--- Exercise prompt ---
Return each line of the records that contains the word "SENT", matching case exactly.

[Entries taken from a collection]
—————
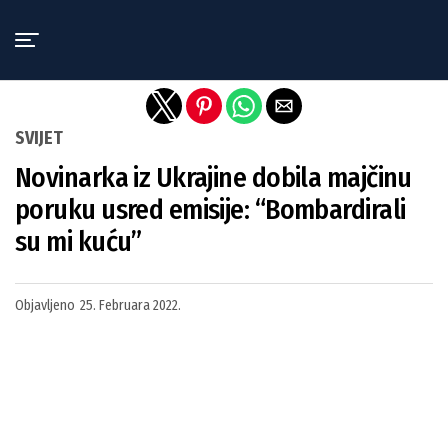
Exit mobile version
SVIJET
Novinarka iz Ukrajine dobila majčinu
poruku usred emisije: “Bombardirali
su mi kuću”
Objavljeno
25. Februara 2022.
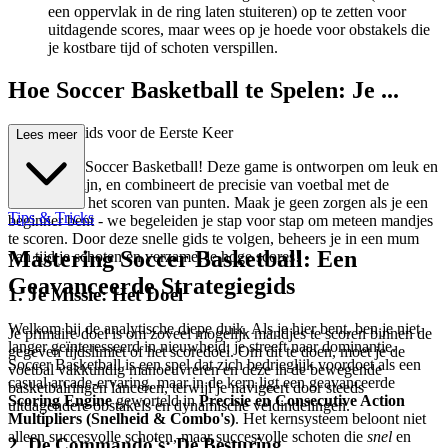
een oppervlak in de ring laten stuiteren) op te zetten voor
uitdagende scores, maar wees op je hoede voor obstakels die
je kostbare tijd of schoten verspillen.
Hoe Soccer Basketball te Spelen: Je ...
Complete Gids voor de Eerste Keer
Lees meer
Welkom bij Soccer Basketball! Deze game is ontworpen om leuk en
intuïtief te zijn, en combineert de precisie van voetbal met de
sensatie van het scoren van punten. Maak je geen zorgen als je een
Tips & Tricks
beginner bent - we begeleiden je stap voor stap om meteen mandjes
te scoren. Door deze snelle gids te volgen, beheers je in een mum
Mastering Soccer Basketball: Een
van tijd je schoten en verzamel je hoge scores!
Geavanceerde Strategiegids
1. Je Missie: Het Doel
Welkom bij de analytische diepe duik. Als je hier bent, ben je niet
Je primaire doel is om zoveel mogelijk mandjes te scoren binnen de
langer geïnteresseerd in nieuwheid; je streeft naar dominantie.
gegeven tijdslimiet of het scoredoel. Om dit te doen, moet je de
Soccer Basketball is een spel dat zich bedrieglijk voordoet als een
voetbal vakkundig manoeuvreren en deze in de bewegende
casual arcade-ervaring, maar in de kern ligt een geavanceerde
basketbalringen lanceren, terwijl je navigeert door steeds
Scoring Engine
geworteld in
Precisie en Consecutive Action
uitdagendere obstakels en dynamische veldindelingen.
Multipliers (Snelheid & Combo's)
. Het kernsysteem beloont niet
alleen succesvolle schoten, maar succesvolle schoten die
snel
en
2. De Commando's: De Besturing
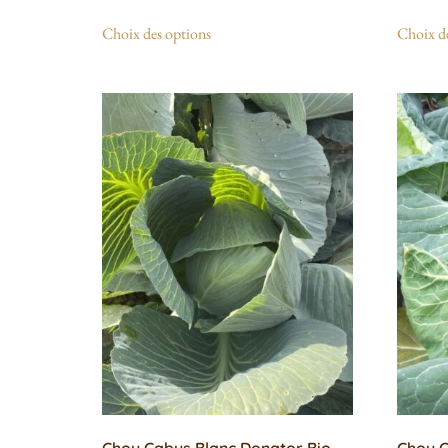
Choix des options
Choix de
Chou Cabus Blanc Donator Bio
Chou C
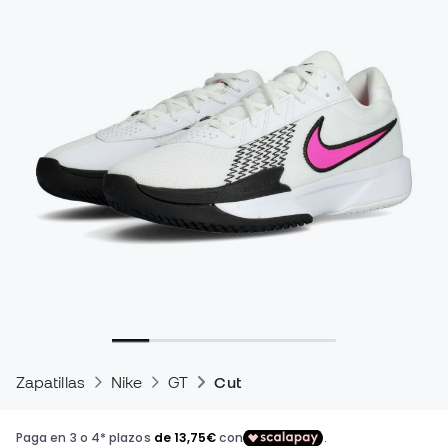
Zapatillas
Nike
GT
Cut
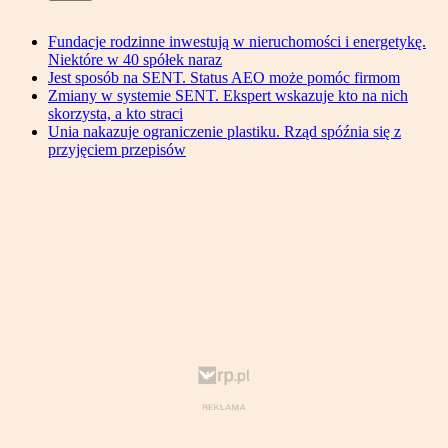
Fundacje rodzinne inwestują w nieruchomości i energetykę.
Niektóre w 40 spółek naraz
Jest sposób na SENT. Status AEO może pomóc firmom
Zmiany w systemie SENT. Ekspert wskazuje kto na nich
skorzysta, a kto straci
Unia nakazuje ograniczenie plastiku. Rząd spóźnia się z
przyjęciem przepisów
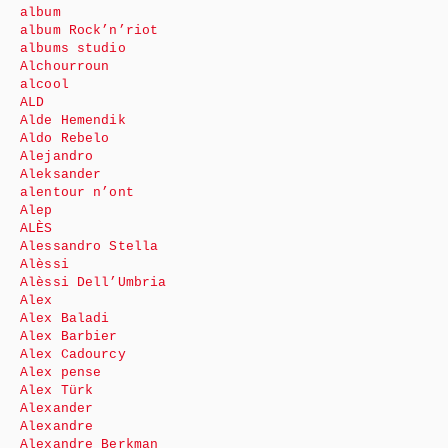
album
album Rock’n’riot
albums studio
Alchourroun
alcool
ALD
Alde Hemendik
Aldo Rebelo
Alejandro
Aleksander
alentour n’ont
Alep
ALÈS
Alessandro Stella
Alèssi
Alèssi Dell’Umbria
Alex
Alex Baladi
Alex Barbier
Alex Cadourcy
Alex pense
Alex Türk
Alexander
Alexandre
Alexandre Berkman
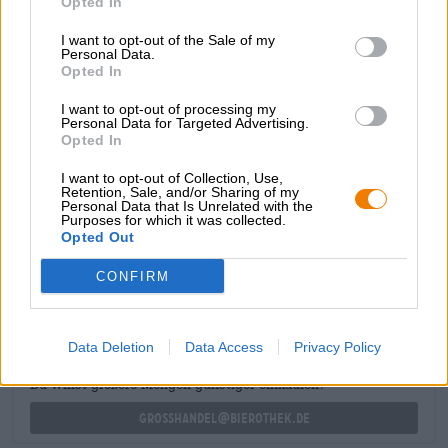
Opted In
Abtrunk klingt mit einer starken Bitteren ab und bleibt
mit Zitrusnoten noch lange auf der Zunge.
I want to opt-out of the Sale of my
Personal Data.
Opted In
Das Wunder Lager ist ein exzellentes Erstlingswerk und
bietet ein wunderbar reiches Spektrum an
I want to opt-out of processing my
Hopfenaromatik, ohne dabei schwerfällig zu werden.
Personal Data for Targeted Advertising.
Opted In
I want to opt-out of Collection, Use,
Retention, Sale, and/or Sharing of my
Personal Data that Is Unrelated with the
Purposes for which it was collected.
Opted Out
KOSTENFREIE BIERATUNG
Du hast Fragen zu diesem Bier? Wir sind für Dich da.
CONFIRM
shop@bierothek.de
Data Deletion
Data Access
Privacy Policy
Händler oder Gastronomen
Du willst größere Mengen günstiger einkaufen?
grosshandel@bierothek.de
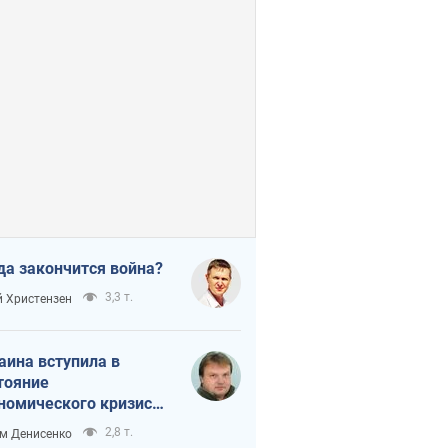
да закончится война?
3,3 т.
 Христензен
аина вступила в
тояние
номического кризиса.
ь ли свет в конце
2,8 т.
м Денисенко
неля?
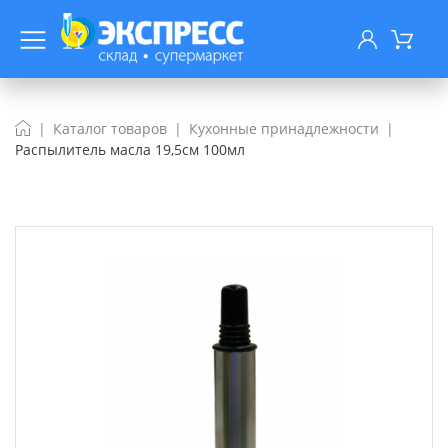
Каталог товаров
Кухонные принадлежности
Распылитель масла 19,5см 100мл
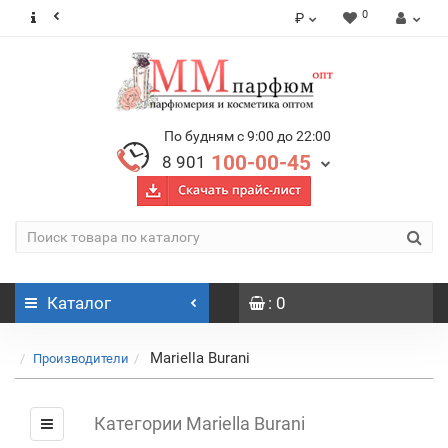
0
₽
По будням с 9:00 до 22:00
100-00-45
8 901
Каталог
: 0
Mariella Burani
Производители
Категории Mariella Burani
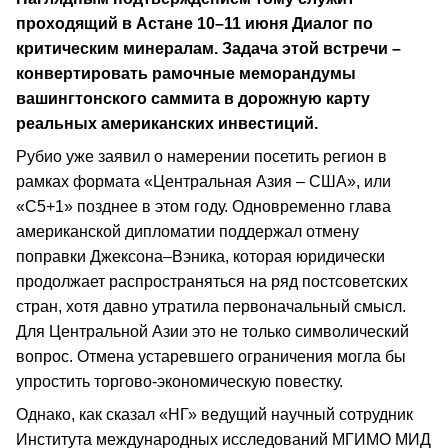
проходящий в Астане 10–11 июня Диалог по
критическим минералам. Задача этой встречи –
конвертировать рамочные меморандумы
вашингтонского саммита в дорожную карту
реальных американских инвестиций.
Рубио уже заявил о намерении посетить регион в
рамках формата «Центральная Азия – США», или
«C5+1» позднее в этом году. Одновременно глава
американской дипломатии поддержал отмену
поправки Джексона–Вэника, которая юридически
продолжает распространяться на ряд постсоветских
стран, хотя давно утратила первоначальный смысл.
Для Центральной Азии это не только символический
вопрос. Отмена устаревшего ограничения могла бы
упростить торгово-экономическую повестку.
Однако, как сказал «НГ» ведущий научный сотрудник
Института международных исследований МГИМО МИД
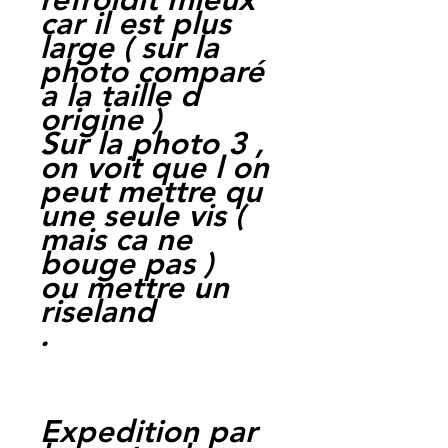
car il est plus
large ( sur la
photo comparé
a la taille d
origine )
Sur la photo 3 ,
on voit que l on
peut mettre qu
une seule vis (
mais ca ne
bouge pas )
ou mettre un
riseland
.
Expedition par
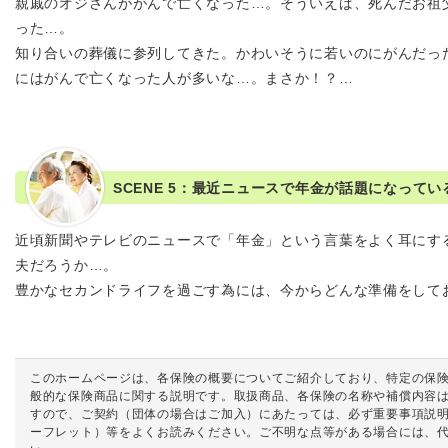
親戚のオジさんががんで亡くなった…。そういえば、死んだお祖
った…。
知り合いの葬儀に参列してきた。かわいそうに若いのにがんだっ
にはがんで亡くなった人が多いな…。まさか！？…
SCENE 5：最近ニュースで年金が話題になってい
近頃新聞やテレビのニュースで「年金」という言葉をよく耳にす
夫だろうか…。
豊かなセカンドライフを過ごす為には、今からどんな準備をして
このホームページは、各保険の概要についてご紹介しており、特定の保
般的な保険商品に関する説明です。取扱商品、各保険の名称や補償内容
すので、ご契約（団体の場合はご加入）にあたっては、必ず重要事項説
ーフレット）等をよくお読みください。ご不明な点等がある場合には、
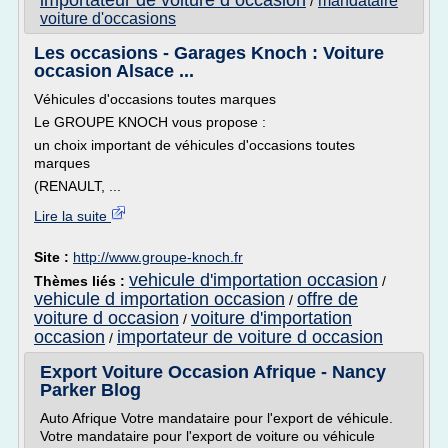
importateur de voiture d occasion
mandataire
/
voiture d'occasions
Les occasions - Garages Knoch : Voiture
occasion Alsace ...
Véhicules d'occasions toutes marques
Le GROUPE KNOCH vous propose :
un choix important de véhicules d'occasions toutes
marques
(RENAULT, ...
Lire la suite
Site :
http://www.groupe-knoch.fr
vehicule d'importation occasion
Thèmes liés :
/
vehicule d importation occasion
offre de
/
voiture d occasion
voiture d'importation
/
occasion
importateur de voiture d occasion
/
Export Voiture Occasion Afrique - Nancy
Parker Blog
Auto Afrique Votre mandataire pour l'export de véhicule.
Votre mandataire pour l'export de voiture ou véhicule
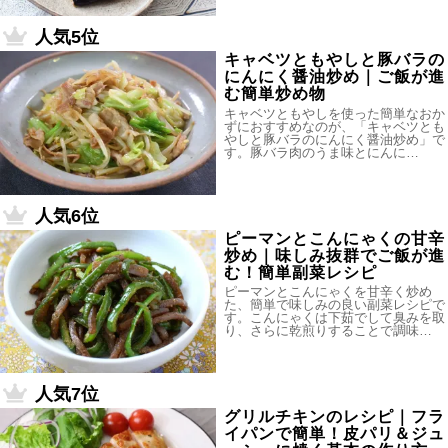
人気5位
キャベツともやしと豚バラの
にんにく醤油炒め｜ご飯が進
む簡単炒め物
キャベツともやしを使った簡単なおか
ずにおすすめなのが、「キャベツとも
やしと豚バラのにんにく醤油炒め」で
す。豚バラ肉のうま味とにんに…
人気6位
ピーマンとこんにゃくの甘辛
炒め｜味しみ抜群でご飯が進
む！簡単副菜レシピ
ピーマンとこんにゃくを甘辛く炒め
た、簡単で味しみの良い副菜レシピで
す。こんにゃくは下茹でして臭みを取
り、さらに乾煎りすることで調味…
人気7位
グリルチキンのレシピ｜フラ
イパンで簡単！皮パリ＆ジュ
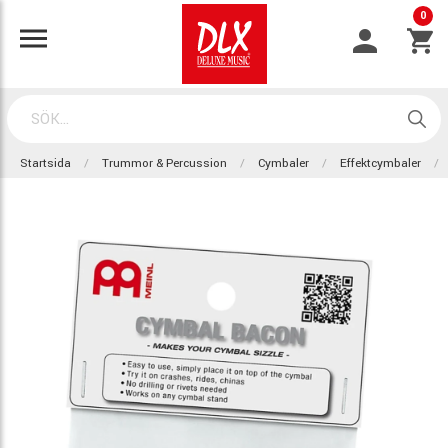
0
Startsida
Trummor & Percussion
Cymbaler
Effektcymbaler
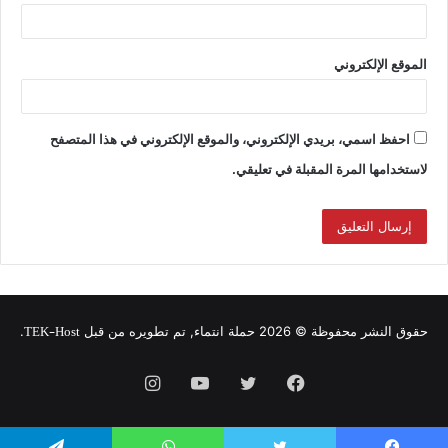
الموقع الإلكتروني
احفظ اسمي، بريدي الإلكتروني، والموقع الإلكتروني في هذا المتصفح
لاستخدامها المرة المقبلة في تعليقي.
TEK-Host
حقوق النشر محفوظة © 2026 حملة انتماء, تم تطويره من قبل
.
فيسبوك
تويتر
يوتيوب
انستقرام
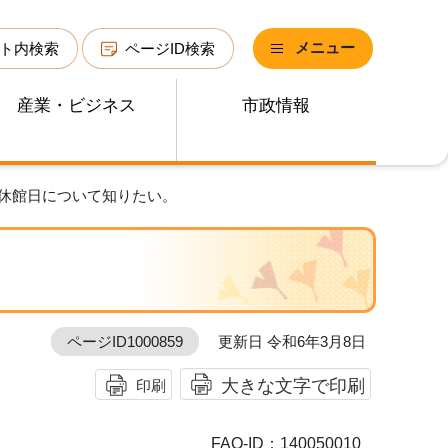
メニュー
ト内検索
ページID検索
産業・ビジネス
市政情報
・休館日について知りたい。
ページID1000859
更新日 令和6年3月8日
大きな文字で印刷
印刷
FAQ-ID：140050010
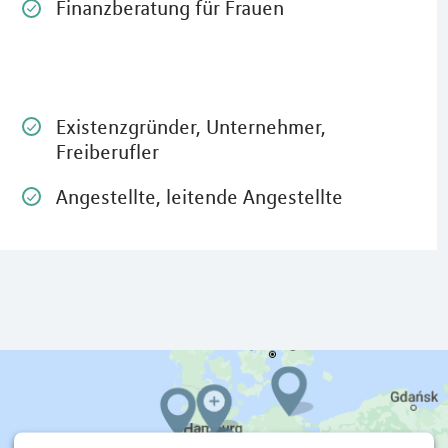
Finanzberatung für Frauen
Existenzgründer, Unternehmer,
Freiberufler
Angestellte, leitende Angestellte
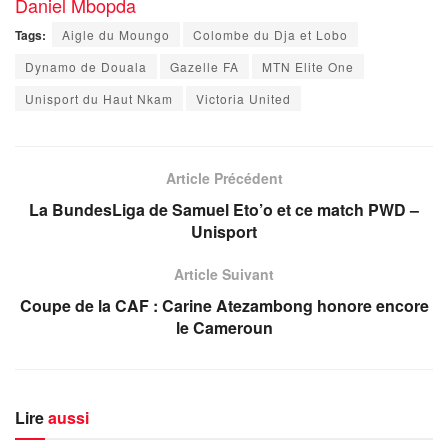
Daniel Mbopda
Tags:
Aigle du Moungo
Colombe du Dja et Lobo
Dynamo de Douala
Gazelle FA
MTN Elite One
Unisport du Haut Nkam
Victoria United
Article Précédent
La BundesLiga de Samuel Eto’o et ce match PWD –
Unisport
Article Suivant
Coupe de la CAF : Carine Atezambong honore encore
le Cameroun
Lire
aussi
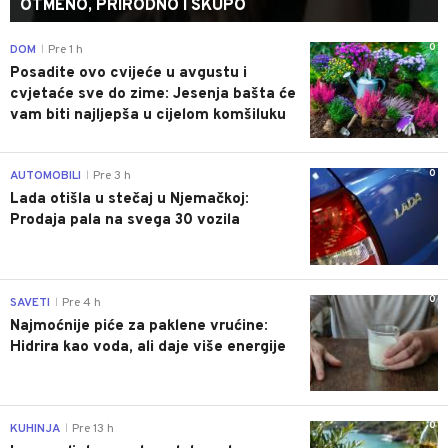
OTMENO, PRIRODNO I SKUPO
0
DOM
Pre 1 h
|
Posadite ovo cvijeće u avgustu i
cvjetaće sve do zime: Jesenja bašta će
vam biti najljepša u cijelom komšiluku
0
AUTOMOBILI
Pre 3 h
|
Lada otišla u stečaj u Njemačkoj:
Prodaja pala na svega 30 vozila
0
SAVETI
Pre 4 h
|
Najmoćnije piće za paklene vrućine:
Hidrira kao voda, ali daje više energije
0
KUHINJA
Pre 13 h
|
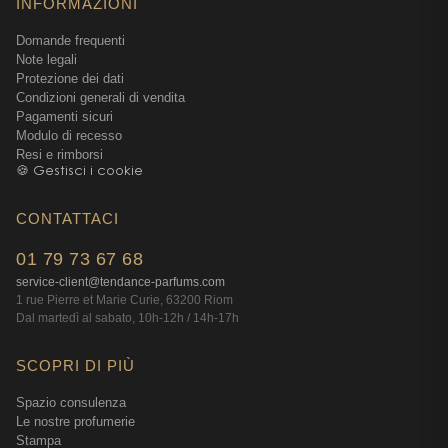
INFORMAZIONI
costruzione che mescola agrumi abbaglianti, cuore
Domande frequenti
aromatico e fondo legnoso ne fa una fragranza
Note legali
completa, capace di adattare il proprio carattere a
Protezione dei dati
ogni momento. È un profumo concepito per gli uomini
Condizioni generali di vendita
moderni, fiduciosi e in movimento.
Pagamenti sicuri
Modulo di recesso
Un equilibrio perfetto tra freschezza e
Resi e rimborsi
🍪 Gestisci i cookie
profondità
Gli agrumi gli apportano dinamismo, mentre i legni gli
CONTATTACI
conferiscono tenuta. Questo equilibrio ne fa un
profumo facile da portare ma sufficientemente
01 79 73 67 68
marcato da lasciare un'impressione duratura.
service-client@tendance-parfums.com
1 rue Pierre et Marie Curie, 63200 Riom
Un profumo per tutte le stagioni
Dal martedì al sabato, 10h-12h / 14h-17h
La sua freschezza vivace lo rende ideale per la
primavera e l'estate, ma la sua base legnosa gli
SCOPRI DI PIÙ
permette di essere indossato durante tutto l'anno
Spazio consulenza
senza perdere eleganza. Versatile, si adatta a tutti gli
Le nostre profumerie
stili e a tutte le occasioni.
Stampa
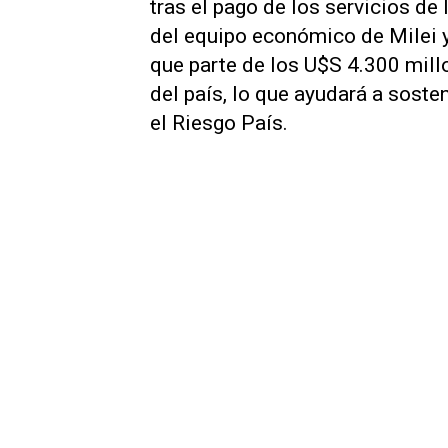
tras el pago de los servicios de
del equipo económico de Milei y
que parte de los U$S 4.300 mill
del país, lo que ayudará a sosten
el Riesgo País.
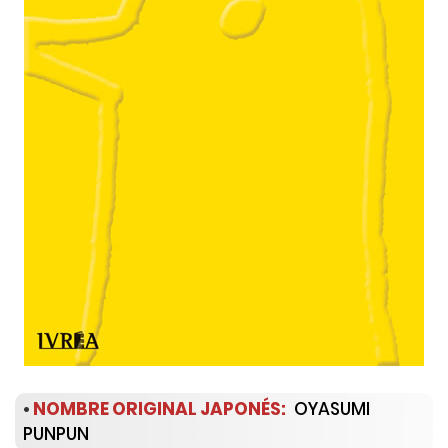
•
NOMBRE ORIGINAL JAPONÉS:
OYASUMI
PUNPUN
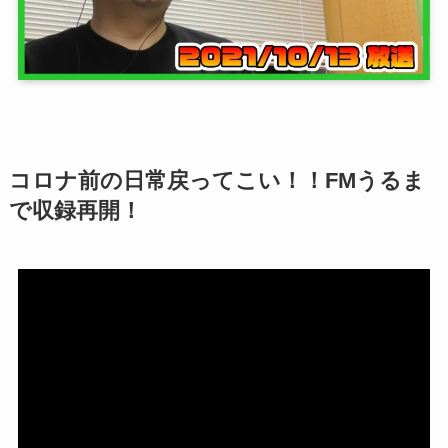
コロナ前の日常戻ってこい！！FMうるま
で収録再開！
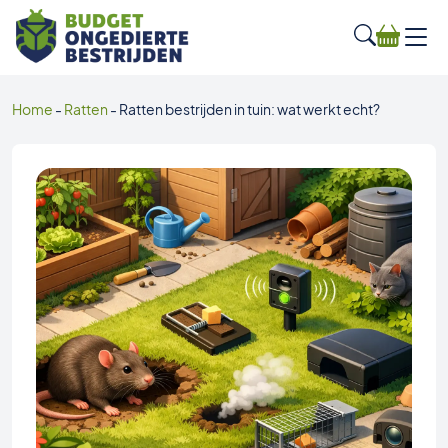
Home
-
Ratten
-
Ratten bestrijden in tuin: wat werkt echt?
—————
--- Answer box ---
Jest sposób na SENT. Status AEO może pomóc firmom
Zmiany w systemie SENT. Ekspert wskazuje kto na nich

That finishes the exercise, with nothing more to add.